Prior to the publication of the Worboys Report in 1963, traffic signs were distinctly ‘olde-worlde’. They are, legally, supposed to be extinct – but many survive.
You may or may not know about signs prior to the Traffic Signs Regulations and General Directions 1964. It took until 1957 for the first TSRGD to be published, prior to which signs were not really regulated at all. There had been a lengthy report in 1944 that tried to provide some standardisation but this was not legally binding upon local authorities.
By 1957, it had been codified that most signs had prescribed sizes, colours, and illumination requirements. However, this caused a huge problem with the new motorways that were about to open as these signs were just woefully inadequate for high speed roads.
These signs were eventually, after much research and debate, phased out in 1964. Out went the black and white striped posts, the old MOT typeface, and reflective studs on symbols.
The new signs were heralded as the future, and they worked; they still remain with us today with some modifications here and there.
But, despite the repeat warnings from the DfT to remove every last example of the old type of sign, many still remain. There are a number of reasons;
- Cost – it’s not seen as a good use of funds to take them down even if mandated to do so by the DfT.
- Visual amenity – replacing a pre-Worboys sign means you have to put back a compliant new sign. This may actually look ugly in a quaint rural setting.
- The person in charge of signs likes them – this is a reason! Some engineers like having these relics of days gone by on lower speed roads, the view being if they still do the job removing them seems counter-productive.

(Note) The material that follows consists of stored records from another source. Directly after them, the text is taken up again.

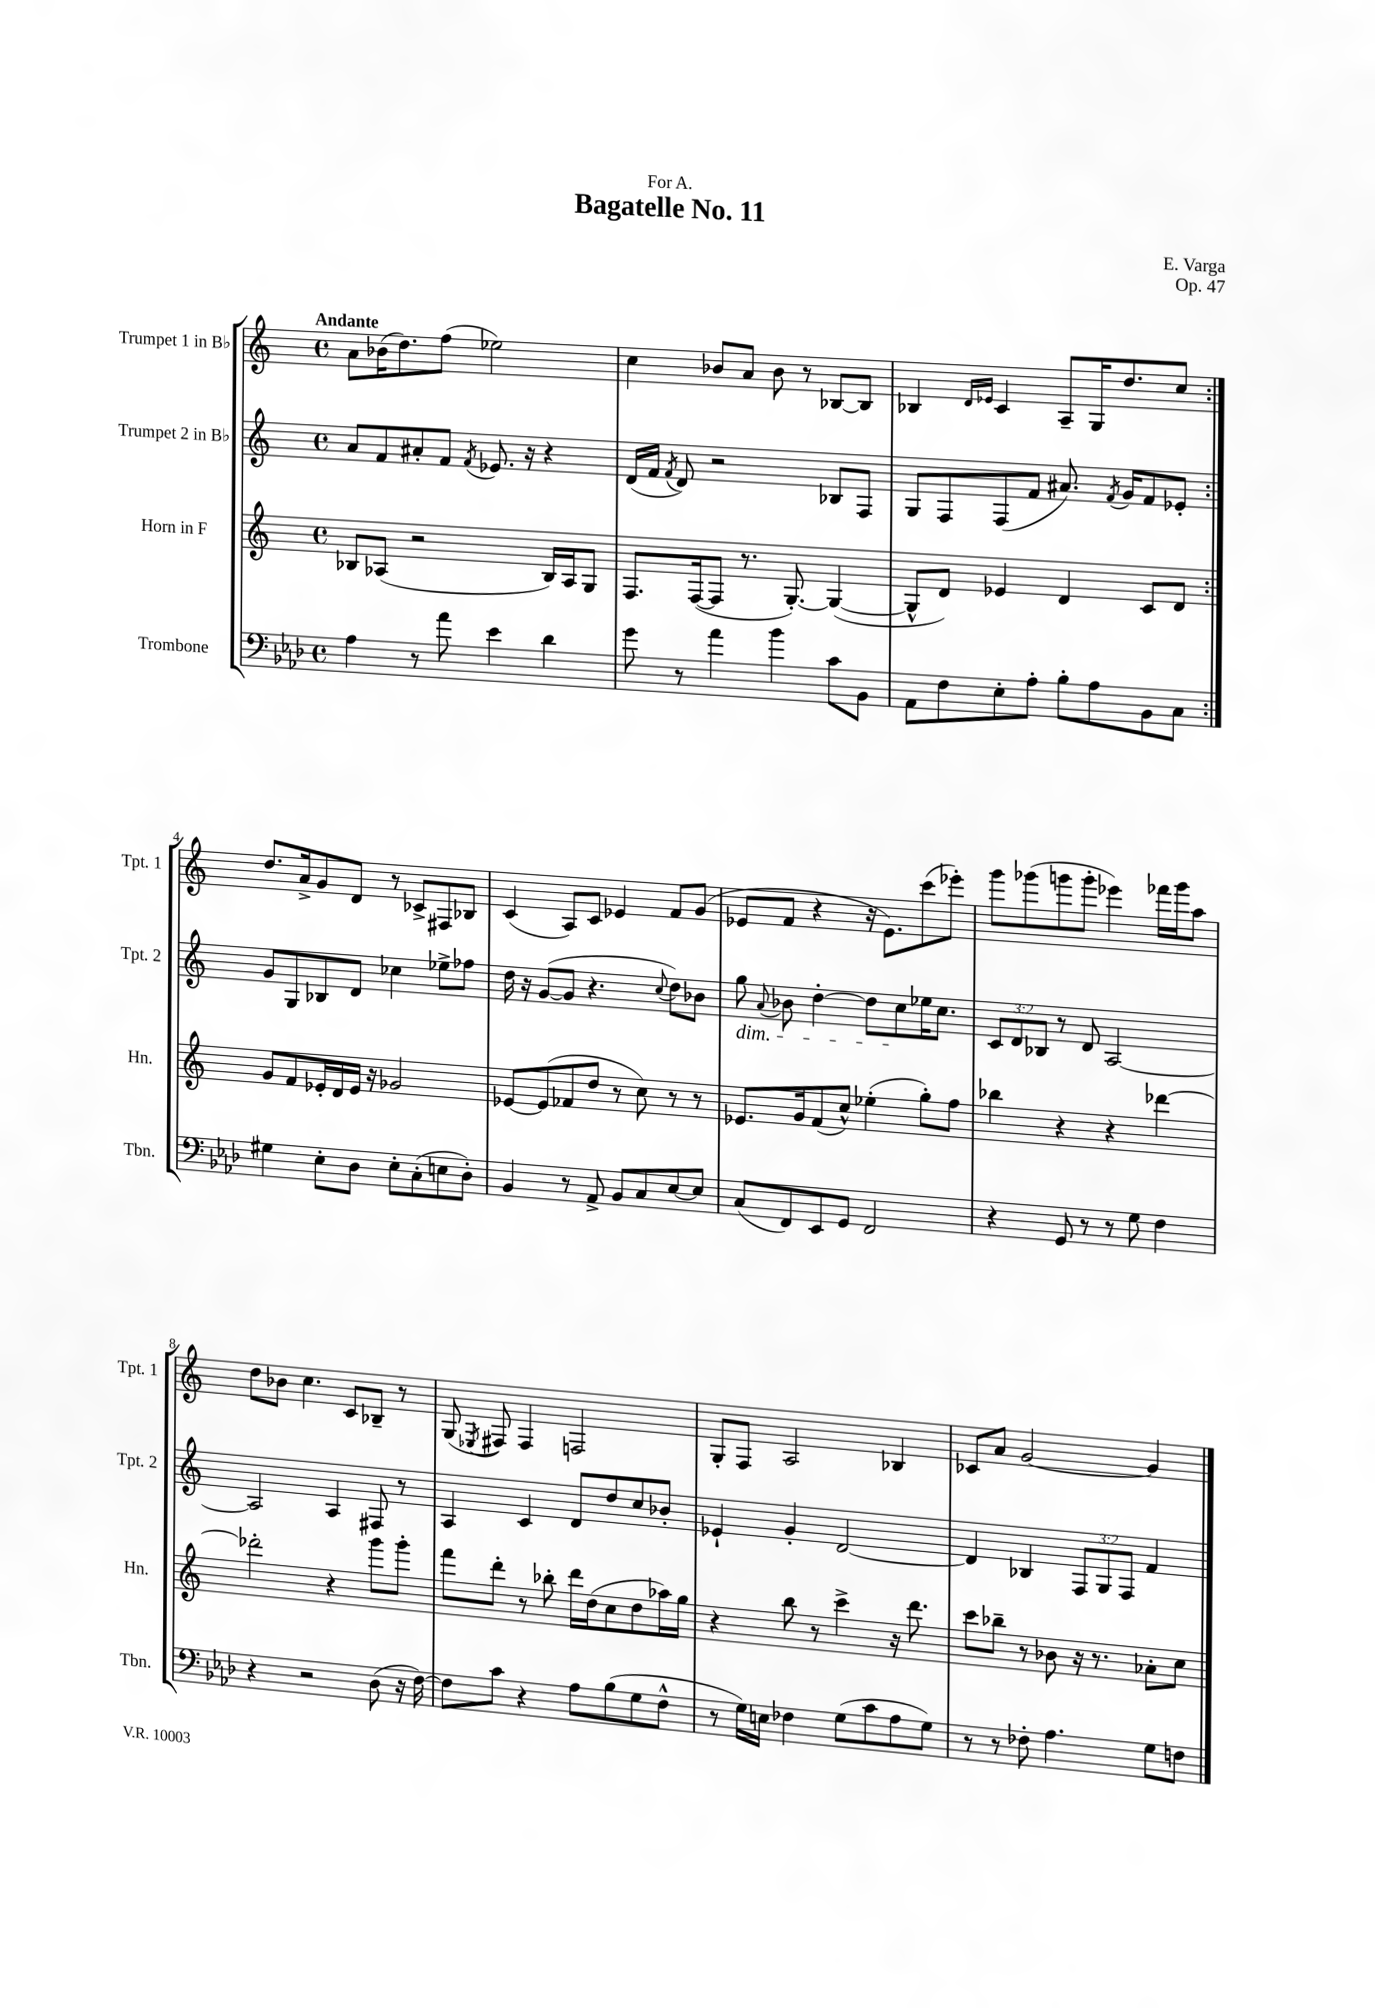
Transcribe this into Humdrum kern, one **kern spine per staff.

**kern	**kern	**kern	**kern
*staff4	*staff3	*staff2	*staff1
*clefF4	*clefG2	*clefG2	*clefG2
*k[b-e-a-d-]	*k[]	*k[]	*k[]
*M4/4	*M4/4	*M4/4	*M4/4
*met(c)	*met(c)	*met(c)	*met(c)
4A-\	8B-/L	8a/L	8a\L
.	(8A-/J	8f/	(16b-\K
.	.	.	8.dd\)
8r	2r	8a#'/	.
8a-\	.	8f/J	(8ff\J
.	.	8qf/	.
4e-\	.	8.e-/	2ee-\)
.	.	16r	.
4d-\	16B-/LL)	4r	.
.	16A-/J	.	.
.	8G/J	.	.
=	=	=	=
8g\	8.F/L	(16d/LL	4cc\
.	.	16f/JJ	.
.	.	8qf/	.
8r	.	8d/)	.
.	([16F/k	.	.
4a-\	8F/]J	2r	8b-/L
.	8.r	.	8a/J
4b-\	.	.	8b-\
.	[8.G'/)	.	.
.	.	.	8r
8c\L	(4G/_	8B-/L	[8B-/L
8BB-\J	.	8F/J	8B-/]J
=	=	=	=
8AA-\L	8G^^/]L	8G/L	4B-/
8F\	8d/J)	8F/	.
.	.	.	16qqd/LL
.	.	.	16qqe-/JJ
8E-'\	4e-/	(8F/	4c/
8A-'\J	.	8f/J	.
8B-'\L	4d/	8.a#/)	8A~/L
8A-\	.	.	16G/K
.	.	8qf/	.
.	.	16g/LK	8.dd/
8BB-\	8c/L	8f/	.
8C\J	8d/J	8e-'/J	8cc/J
=:|!	=:|!	=:|!	=:|!
4G#\	8g/L	8g/L	8.dd/L
.	8f/	8G/	.
.	.	.	16a^/k
8E-'\L	16e-'/L	8B-/	8g/
.	16d/	.	.
8D-\J	16e-/JJ	8d/J	8d/J
.	16r	.	.
8E-'\L	2g-/	4cc-\	8r
(8C'\	.	.	8c-^/L
8E\	.	8ee-^\L	8F#/
8D-'\J)	.	8ff-\J	8B-/J
=	=	=	=
4BB-/	[8e-/L	16dd\	(4c/
.	.	16r	.
.	(8e-/]	([8g/L	.
8r	8f-/	8g/]J	8A/L)
8AA-^/	8dd/J	4.r	8c/J
8BB-/L	8r	.	4e-/
8C/	8cc\)	.	.
.	.	8qqcc/	.
[8E-/	8r	8dd\L)	8f/L
8E-/]J	8r	8b-\J	(8g/J
=	=	=	=
(8C/L	8.e-/L	8gg\	8e-/L
.	.	8qqa/	.
8FF/)	.	8b-\	8f/J
.	16g/k	.	.
8EE-/	(8f/	[4dd'\	4r
8GG/J	8cc^^/J)	.	.
2FF/	(4ee-'\	8dd\]L	16r
.	.	.	8.e-\L)
.	.	8cc\	.
.	8gg'\L)	16ee-\K	(8ccc\
.	.	8.cc\J	.
.	8ff\J	.	8eee-'\J)
=	=	=	=
4r	4bb-\	12c/L	8ggg\L
.	.	12d/	.
.	.	.	(8ggg-\
.	.	12B-/J	.
8GG/	4r	8r	8ggg\
8r	.	8d/	8ggg'\J
8r	4r	[2A/	4eee-\)
8G\	.	.	.
4F\	[4ddd-\	.	16fff-\LL
.	.	.	16ggg\J
.	.	.	8aa\J
=	=	=	=
4r	2ddd-'\]	2A/]	8dd\L
.	.	.	8b-\J
2r	.	.	4.cc\
.	4r	4A/	.
.	.	.	8c/L
(8D-\	8ggg\L	8F#/	8B-~/J
16r	8ggg'\J	8r	8r
[16F\)	.	.	.
=	=	=	=
8F\]L	8fff\L	4A/	(8G/
.	.	.	8qE-/
8c\J	8ddd'\J	.	8F#/)
4r	8r	4c/	4F#/
.	8bb-'\	.	.
8A-\L	16ddd\LL	8d/L	2F/
.	(16dd\J	.	.
(8B-\	8cc\	8dd/	.
8G\	8dd\	8cc/	.
8F^^\J	16aa-\L)	8b-'/J	.
.	16gg\JJ	.	.
=	=	=	=
8r	4r	4e-`/	8G'/L
16G\LL)	.	.	8F/J
16E\JJ	.	.	.
4F-\	8bb\	4g'/	2A/
.	8r	.	.
(8G\L	4ccc^\	[2d/	.
8c\	.	.	.
8A-\	16r	.	4B-/
.	8.ddd\	.	.
8G\J)	.	.	.
=	=	=	=
8r	8ccc\L	4d/]	8c-/L
8r	8bb-~\J	.	8a/J
8F-'\	8r	4B-/	[2g/
4.A-\	8b-\	.	.
.	16r	12F/L	.
.	8.r	.	.
.	.	12G/	.
.	.	12F/J	.
8G\L	8a-'\L	4f/	4g/]
8F\J	8cc\J	.	.
==	==	==	==
*-	*-	*-	*-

It’s a risky strategy but it pleases the traditionalists in village associations and the press.
- Not being aware it even exists – there are hundreds of thousands of signs on the network, and even the most geeky and obsessive signs engineer won’t know the precise location of them all.
The DfT had originally sent out a huge list of signs which had to be removed by the end of January 2005. Much of this list contained drawings from the 1957 TSRGD, with a very select few 1964, 75, and 81 diagrams thrown in as well. There was never any proactive enforcement of this so local authorities carried on as normal.
In a way this reprieve has yielded fruit. Despite no longer being prescribed, some authorities are now actively maintaining and repairing such signs. The coming of the 2016 TSRGD now allows virtually any kind of rural ‘fingerpost’ design to be used on unclassified roads which effectively saves the vast numbers of pre-1964 fingerposts that remain. Strictly speaking it does not protect direction, regulatory, or warning signs, but I dare say that with an appropriate safety case (and perhaps a direction from the Department, if they are willing), the survival of such signs may not be the end of the world. I certainly hope so, provided the location is appropriate.
What is essential though, is that where designers are using their own initiative to replicate rural fingerposts in accordance with the new flexibility of the TSRGD, they remember the basics of traffic sign design. They still need to be legible and in a typeface that even at slow speeds can be read. I shall provide some sketches of how you may hope to achieve this in a future article.